» Supplied passage
····················

These problems may be-come especially pronounced when principles of autonomic
computing and self-healing become widely adopted.
Fourth, due to the expected large scale of the computing Grid, it is highly
unlikely that we will end up with a single service intermediary. The
electricity grid now has a large number of overseeing entities responsible for
different geographic regions. Similarly, the computing Grid infrastructure
will have a number of service intermediaries, each responsible for its own
"region" of computing. The "regions" can be formed in accordance with the type
of computing resources distributed in the Grid (e.g. storage versus network
capacity, the type of the industry vertical, e.g. the financial services Grid
as opposed to the health care Grid, in accordance with administrative or
political boundaries, and other principles).
The recent electricity blackout was caused to an extent by a problem that
crossed multiple spheres of control, and by the lack of cooperation among the
various monitoring entities required to address such a problem. In order to
avoid similar disasters in the computing Grid, service intermediaries will
have to perform cooperative and federated management of the grid environment.
Federated management will require exchange of real-time management information
and management policies. It may also require introduction of higher level
service intermediaries, which may lead to a hierarchical management
structure.
Finally, in order to make federated management of the computing Grid
possible,
computing utilities will have to cede some control over its resources to
service intermediaries. Just as Midwest I.S.O. was hindered in its attempts to
avert the electricity blackout by its lack of authority over power utilities,
a service intermediary will be ill-positioned to prevent a computing blackout
if it does not have authority to not only monitor the computing resources, but
to also control its state and behavior.
This raises an interesting security and access control problem. If the
behavior and state of computing resources are easily controllable over the
Internet by service intermediaries, a security breach in the Grid computing
infrastructure can easily be used by a hacker to inflict a "man-made"
computing blackout. Since Web services are used to both access and control
computing resources in the Grid, the issues of Web services security and
access control become increasingly important.
In summary, issues such as Web services manageability and control; real
time
event management over the Internet; stochastic modeling of computing Grids;
federated management of Web services; and Web services security and access
control, will play critical role in the emergence of a reliable Grid computing
environment suitable for supporting critical business functions and processes.
Until we see these areas sufficiently developed, applications relying on Grid
computing principles will be subject to periodic IT disruptions and computing
blackouts.
|

····················

» Data records
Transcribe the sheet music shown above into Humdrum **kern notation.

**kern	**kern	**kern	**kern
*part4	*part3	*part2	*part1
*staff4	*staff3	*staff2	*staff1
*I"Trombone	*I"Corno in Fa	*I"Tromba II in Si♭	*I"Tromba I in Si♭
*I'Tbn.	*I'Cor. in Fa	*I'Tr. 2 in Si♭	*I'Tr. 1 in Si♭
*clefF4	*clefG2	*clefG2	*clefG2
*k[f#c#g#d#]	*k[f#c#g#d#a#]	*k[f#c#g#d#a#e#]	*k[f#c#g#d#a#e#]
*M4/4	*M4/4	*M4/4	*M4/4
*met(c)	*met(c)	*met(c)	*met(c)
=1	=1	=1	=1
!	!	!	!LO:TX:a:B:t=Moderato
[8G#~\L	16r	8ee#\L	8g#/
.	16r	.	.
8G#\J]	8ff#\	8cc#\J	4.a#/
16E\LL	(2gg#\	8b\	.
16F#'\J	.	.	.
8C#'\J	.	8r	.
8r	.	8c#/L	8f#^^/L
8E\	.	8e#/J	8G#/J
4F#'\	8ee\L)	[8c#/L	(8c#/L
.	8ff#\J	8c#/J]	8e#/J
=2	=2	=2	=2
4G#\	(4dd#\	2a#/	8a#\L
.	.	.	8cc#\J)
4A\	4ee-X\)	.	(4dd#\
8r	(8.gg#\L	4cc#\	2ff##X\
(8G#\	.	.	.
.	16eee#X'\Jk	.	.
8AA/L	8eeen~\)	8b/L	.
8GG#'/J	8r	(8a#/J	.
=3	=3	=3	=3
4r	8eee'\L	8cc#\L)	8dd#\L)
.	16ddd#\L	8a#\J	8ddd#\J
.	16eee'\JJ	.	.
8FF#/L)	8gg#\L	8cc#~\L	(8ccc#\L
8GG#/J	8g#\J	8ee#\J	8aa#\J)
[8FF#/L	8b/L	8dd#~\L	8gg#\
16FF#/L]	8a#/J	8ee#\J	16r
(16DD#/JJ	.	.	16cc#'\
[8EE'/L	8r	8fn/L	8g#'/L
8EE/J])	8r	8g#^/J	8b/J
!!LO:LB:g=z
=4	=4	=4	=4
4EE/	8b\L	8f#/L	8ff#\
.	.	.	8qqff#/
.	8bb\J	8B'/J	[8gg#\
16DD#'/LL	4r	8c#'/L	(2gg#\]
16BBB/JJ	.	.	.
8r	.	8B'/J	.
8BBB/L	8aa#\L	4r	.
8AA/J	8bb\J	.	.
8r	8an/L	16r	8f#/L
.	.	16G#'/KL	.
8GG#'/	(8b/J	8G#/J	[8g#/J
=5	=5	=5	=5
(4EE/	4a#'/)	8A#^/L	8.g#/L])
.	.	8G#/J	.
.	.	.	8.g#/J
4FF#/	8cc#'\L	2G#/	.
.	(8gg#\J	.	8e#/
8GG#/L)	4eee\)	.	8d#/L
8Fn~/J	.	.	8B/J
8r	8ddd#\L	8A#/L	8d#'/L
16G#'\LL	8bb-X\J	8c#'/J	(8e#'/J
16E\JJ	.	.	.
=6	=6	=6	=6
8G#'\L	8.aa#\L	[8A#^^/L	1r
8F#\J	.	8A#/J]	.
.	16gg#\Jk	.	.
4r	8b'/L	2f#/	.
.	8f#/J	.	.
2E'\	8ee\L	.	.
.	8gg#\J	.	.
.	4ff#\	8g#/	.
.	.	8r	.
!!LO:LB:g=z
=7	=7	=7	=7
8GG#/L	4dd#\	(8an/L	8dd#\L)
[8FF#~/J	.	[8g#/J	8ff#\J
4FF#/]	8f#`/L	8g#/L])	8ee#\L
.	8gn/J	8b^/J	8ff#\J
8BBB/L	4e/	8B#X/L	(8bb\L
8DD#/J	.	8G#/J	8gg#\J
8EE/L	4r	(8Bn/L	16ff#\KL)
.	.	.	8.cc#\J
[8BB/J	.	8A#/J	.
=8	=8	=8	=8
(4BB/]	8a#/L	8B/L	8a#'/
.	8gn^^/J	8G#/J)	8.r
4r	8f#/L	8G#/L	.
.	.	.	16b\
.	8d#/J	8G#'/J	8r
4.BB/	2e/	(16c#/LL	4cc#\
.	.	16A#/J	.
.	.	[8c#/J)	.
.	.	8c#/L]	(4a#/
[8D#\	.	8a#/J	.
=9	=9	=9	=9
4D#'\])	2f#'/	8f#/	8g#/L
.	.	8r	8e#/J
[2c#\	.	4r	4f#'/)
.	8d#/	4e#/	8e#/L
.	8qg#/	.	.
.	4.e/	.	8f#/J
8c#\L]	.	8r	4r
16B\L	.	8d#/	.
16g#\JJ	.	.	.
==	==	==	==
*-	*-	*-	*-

····················

Please summarize the Grid computing passage in two sentences. These records were drawn from a different source.

» Full response
Because the computing Grid will have many service intermediaries, each responsible for its own "region," they will need to perform cooperative, federated management that exchanges real-time management information and policies, and computing utilities will have to cede them some control over their resources. Giving intermediaries that control raises a security and access control problem, and until areas such as Web services manageability, federated management, and Web services security and access control are sufficiently developed, Grid applications will be subject to periodic IT disruptions and computing blackouts.